07/06. 1959. Живу все-таки я во многом неправильно. От этого испытываю постоянные недомогания. И настроение часто бывает неважным, а от настроения зависит итог всей жизни. Дело в том, что мало молитвы, нужно иметь конкретную инструкцию, что делать и как поступать в каждом отдельном случае. И вообще иметь распорядок дня, и не отступать от него ни под каким предлогом.

14/06. 1959. В моих молитвах я иногда достигаю того, что сам называю деревянным пределом. Этого удается добиться, когда я отдаю всю накопленную за период дня энергию в виде спермы и целиком освобождаю всего себя для постижения тайны жизни. Тогда свет, исходящий от моих икон, становиться заметным для глаз. Чем ярче такое свечение, тем, значит, полнее я себя очистил, и больше могу понять и усвоить. Но нельзя останавливаться на достигнутом.

28/06. 1959. Приступил к изготовлению Книги Дня, она будет состоять из двух, специально подобранных кусков сосновой породы, скрепленных деревянными петлями.
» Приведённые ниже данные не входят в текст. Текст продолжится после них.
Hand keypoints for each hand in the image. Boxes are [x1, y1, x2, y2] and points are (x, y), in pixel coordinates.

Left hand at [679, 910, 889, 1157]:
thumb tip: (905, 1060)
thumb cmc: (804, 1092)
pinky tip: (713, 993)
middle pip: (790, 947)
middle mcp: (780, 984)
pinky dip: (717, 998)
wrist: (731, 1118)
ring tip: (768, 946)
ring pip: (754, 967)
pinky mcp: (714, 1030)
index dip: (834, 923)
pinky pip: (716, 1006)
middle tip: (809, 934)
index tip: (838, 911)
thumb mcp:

Открываться они должны в виде большой толстой книги. Буду читать ее каждый день, строго по расписанию. Всего таких книг должно быть шесть, по количеству икон: Книга Жизни, Книга Света, Книга Солнца, Книга Земли и Книга Ночи. Читать их нужно в строгой последовательности отдельно от молитв.
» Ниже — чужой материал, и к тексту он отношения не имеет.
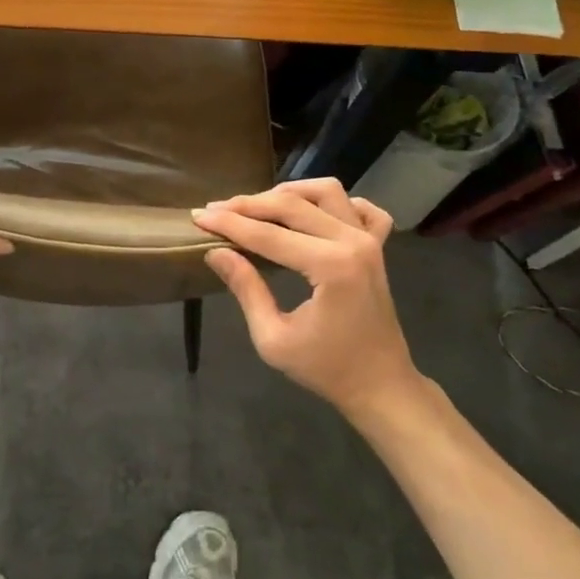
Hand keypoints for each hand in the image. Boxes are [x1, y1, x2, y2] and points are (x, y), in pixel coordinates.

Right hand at [192, 179, 423, 422]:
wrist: (381, 387)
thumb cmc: (326, 369)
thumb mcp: (273, 339)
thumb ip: (246, 289)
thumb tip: (216, 252)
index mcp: (331, 267)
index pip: (268, 234)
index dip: (229, 224)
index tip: (198, 216)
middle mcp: (353, 243)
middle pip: (292, 204)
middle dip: (249, 204)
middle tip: (217, 210)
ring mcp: (370, 241)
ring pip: (326, 191)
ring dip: (289, 192)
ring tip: (258, 206)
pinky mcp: (379, 247)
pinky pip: (363, 209)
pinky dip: (336, 203)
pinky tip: (314, 213)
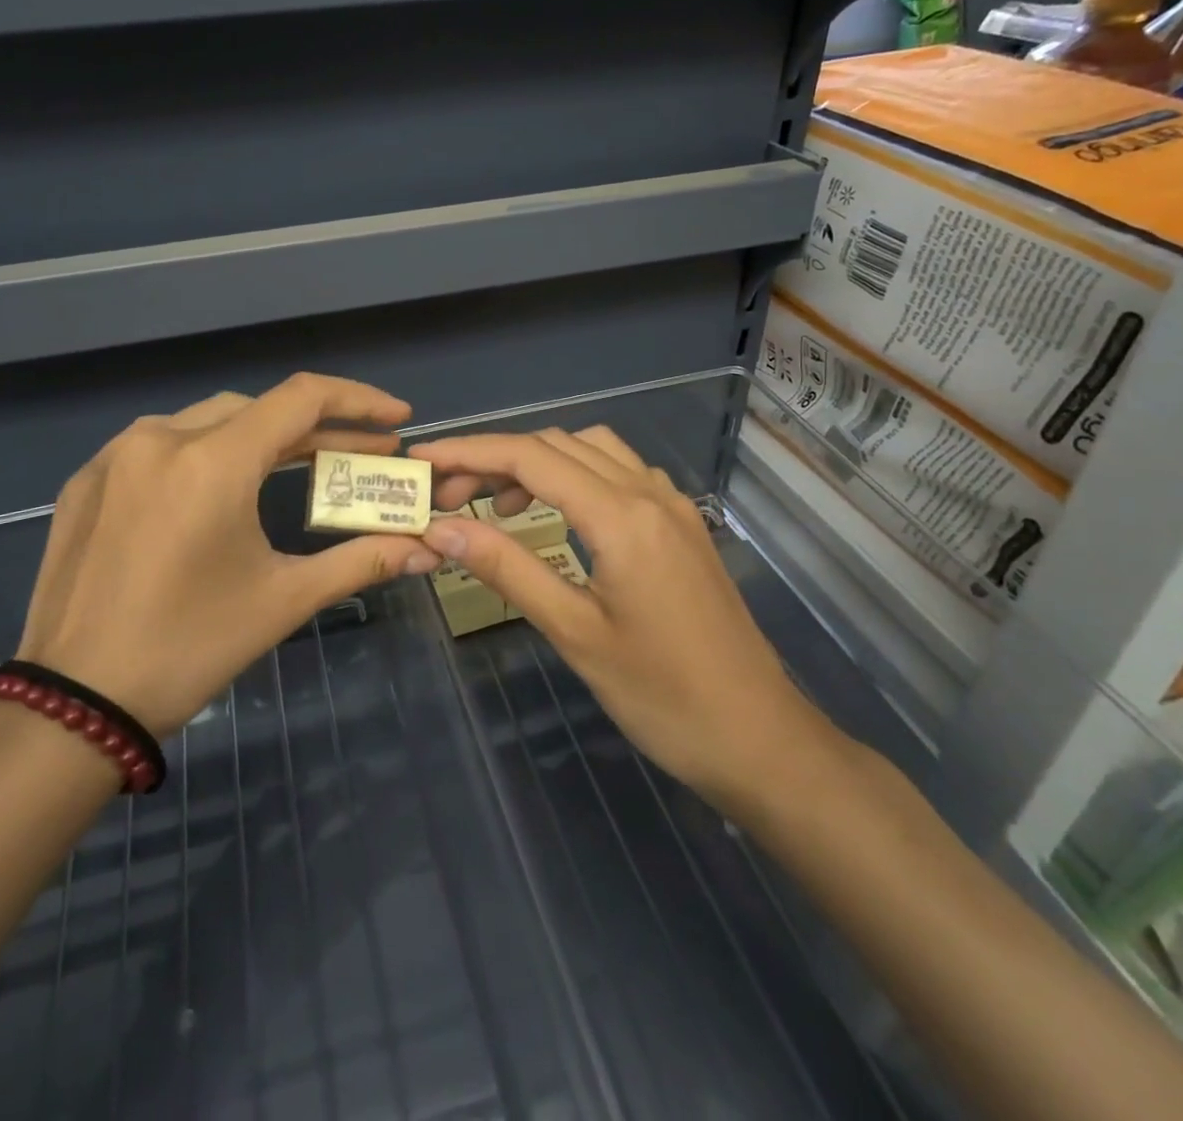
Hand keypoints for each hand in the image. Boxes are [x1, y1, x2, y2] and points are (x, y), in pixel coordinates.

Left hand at [17, 374, 441, 736]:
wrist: (73, 705)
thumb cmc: (189, 647)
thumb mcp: (283, 599)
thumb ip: (360, 561)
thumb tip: (425, 550)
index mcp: (211, 461)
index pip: (301, 398)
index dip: (358, 400)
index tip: (397, 418)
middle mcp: (160, 438)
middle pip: (258, 409)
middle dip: (316, 428)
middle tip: (359, 455)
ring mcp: (115, 456)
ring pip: (207, 422)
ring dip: (260, 439)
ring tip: (297, 468)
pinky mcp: (87, 480)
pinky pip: (160, 446)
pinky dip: (205, 455)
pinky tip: (220, 491)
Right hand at [413, 426, 835, 808]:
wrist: (759, 737)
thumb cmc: (662, 695)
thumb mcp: (573, 631)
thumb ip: (506, 568)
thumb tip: (440, 528)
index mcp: (622, 516)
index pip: (530, 457)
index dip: (469, 451)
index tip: (422, 458)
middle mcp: (650, 493)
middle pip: (558, 444)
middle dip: (496, 458)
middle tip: (450, 498)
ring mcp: (672, 506)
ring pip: (592, 451)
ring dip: (538, 463)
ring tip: (498, 506)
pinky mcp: (682, 525)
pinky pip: (621, 473)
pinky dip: (576, 476)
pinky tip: (559, 516)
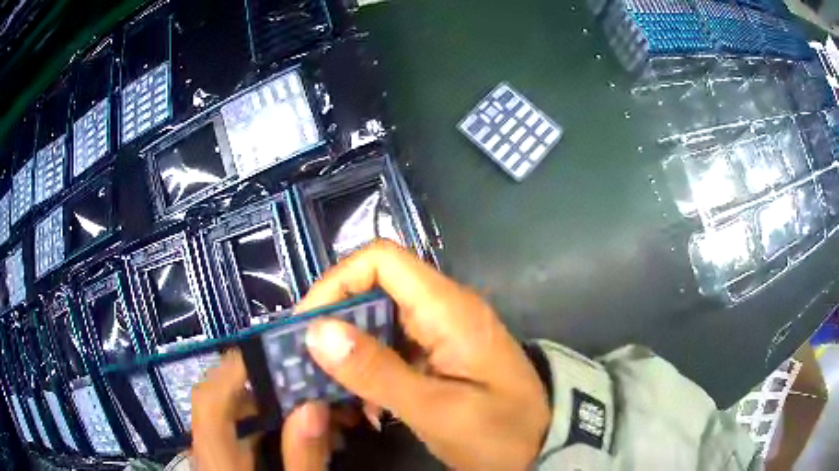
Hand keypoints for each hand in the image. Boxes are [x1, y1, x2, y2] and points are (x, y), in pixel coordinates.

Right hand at [295, 240, 549, 469]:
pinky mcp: (441, 352)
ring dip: (351, 350)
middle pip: (375, 287)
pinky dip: (371, 368)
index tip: (307, 324)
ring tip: (330, 387)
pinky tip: (366, 403)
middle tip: (308, 362)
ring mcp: (443, 330)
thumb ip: (377, 372)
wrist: (545, 443)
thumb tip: (316, 331)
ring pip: (380, 319)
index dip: (337, 282)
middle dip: (335, 321)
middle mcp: (444, 308)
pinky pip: (394, 346)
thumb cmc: (500, 431)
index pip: (381, 260)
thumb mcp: (436, 410)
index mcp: (448, 308)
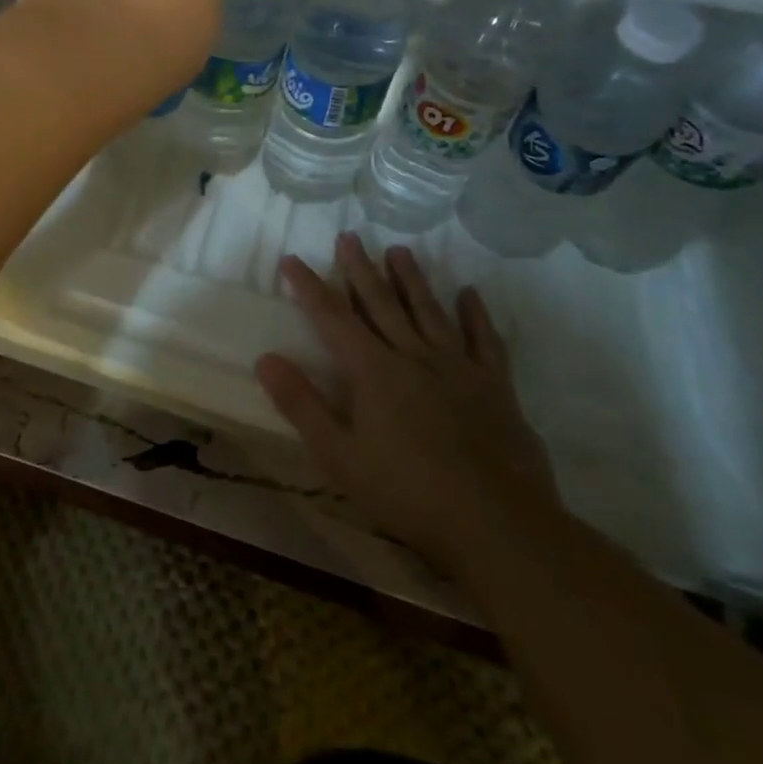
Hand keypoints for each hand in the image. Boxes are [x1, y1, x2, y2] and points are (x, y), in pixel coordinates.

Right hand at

13/08. 1959. Закладывал в Книгу Земли мамочкины фотографии, тем самым проверил, правильно ли они сделаны, и, если, кто- то с ней рядом находится, то хороший это человек или плохой. Плохих людей лишал взгляда.

26/08. 1959. Решил копить деньги на покупку фотоаппарата. Наверное, стоит купить "Зенит", хотя его трудно достать: в "Зените" можно накручивать кольца и снимать с очень близкого расстояния, а мне это сейчас важно. Буду собирать коллекцию фотоснимков про каждое знакомое мне дерево. И все данные записывать в специальный журнал.
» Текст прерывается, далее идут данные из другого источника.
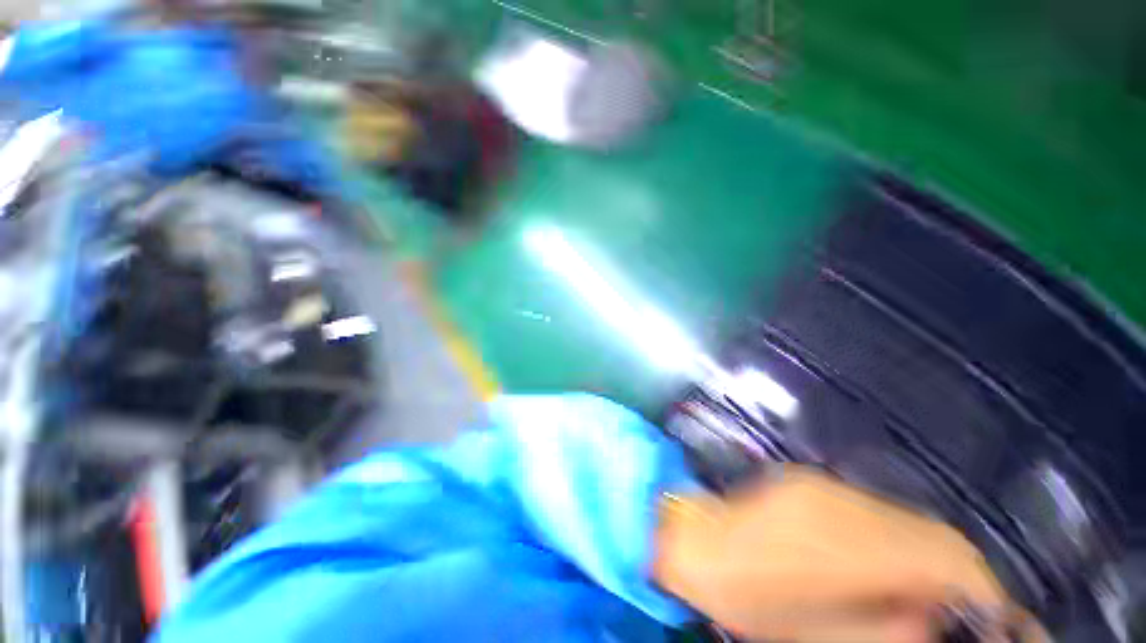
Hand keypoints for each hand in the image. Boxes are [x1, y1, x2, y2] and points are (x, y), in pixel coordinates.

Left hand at [652, 465, 1043, 641]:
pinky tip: (884, 560)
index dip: (981, 586)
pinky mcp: (808, 480)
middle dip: (960, 570)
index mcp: (848, 544)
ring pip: (905, 516)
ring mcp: (822, 484)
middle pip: (931, 531)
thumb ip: (890, 627)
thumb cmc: (748, 598)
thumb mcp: (823, 636)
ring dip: (927, 551)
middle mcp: (841, 501)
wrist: (694, 541)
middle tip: (968, 606)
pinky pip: (873, 509)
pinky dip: (894, 536)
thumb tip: (938, 618)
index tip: (997, 615)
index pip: (945, 557)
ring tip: (928, 587)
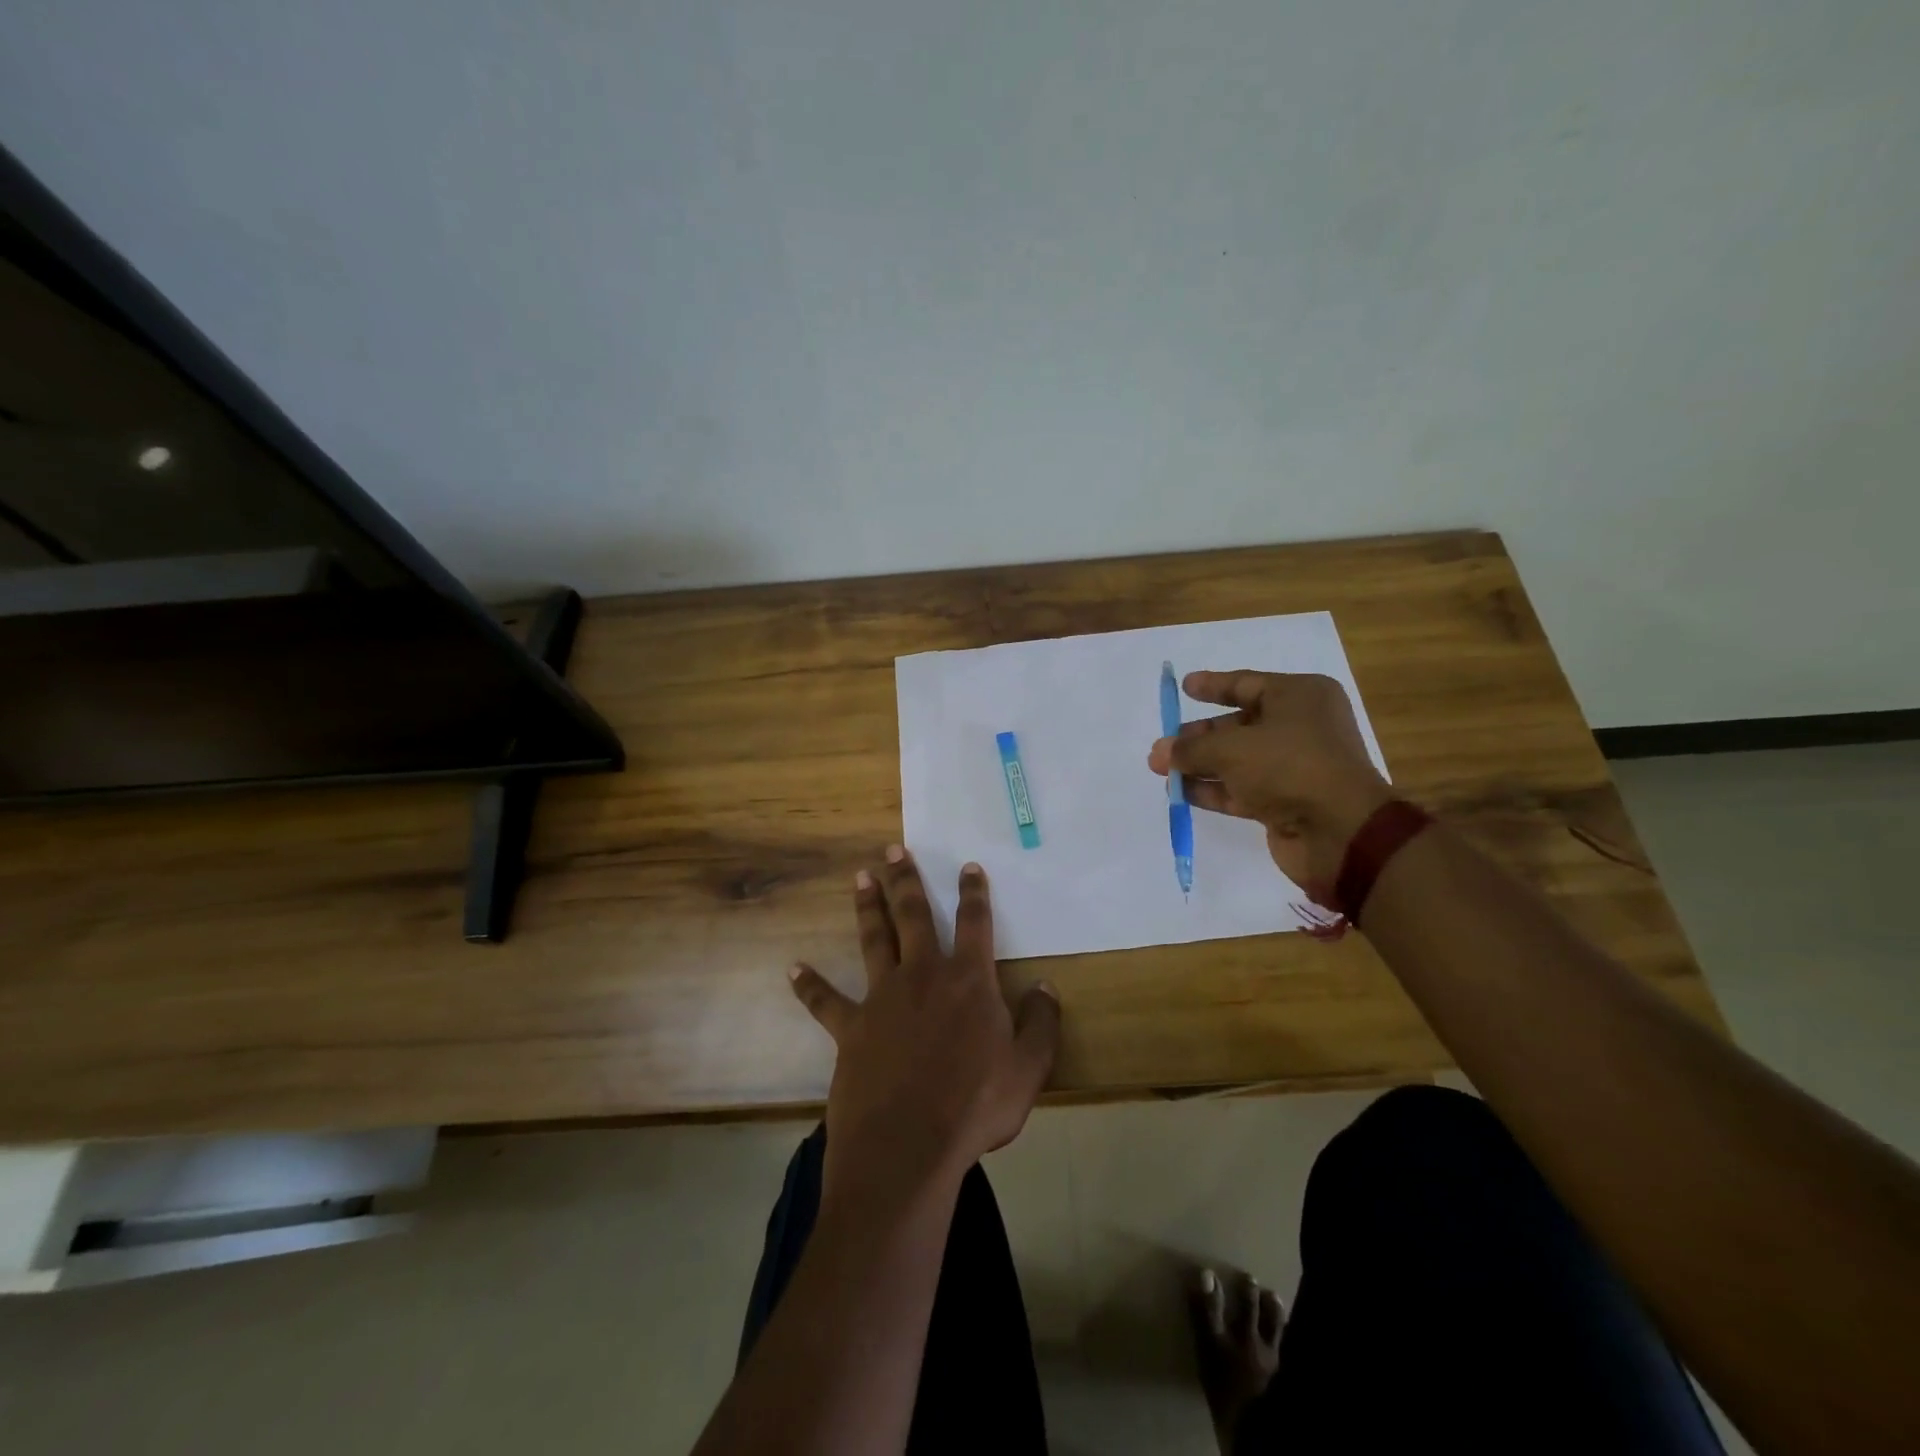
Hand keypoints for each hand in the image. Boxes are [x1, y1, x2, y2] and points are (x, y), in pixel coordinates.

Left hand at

11/09. 1959. Молился почти до утра. Под конец свет от икон был такой сильный, что в кабинете стало светло, как днем. Многое понял и осознал. Член немного распух и болит, но на душе светло, и настроение отличное. В столовой даже купил Никифорову компота, - пусть пьет на здоровье.

08/11. 1959. Холода адские, а пальто у меня совсем износилось. Дома включаю рефлектор, но больше помогает Книга Солнца: читаю ее сейчас все время и порой даже жарко становиться. Она вся из ясеня и до чего меня пробирает, - оторваться от нее не могу. Сколько в ней всего заложено! Зачитываюсь допоздна и после этого прямо приступаю к молитвам.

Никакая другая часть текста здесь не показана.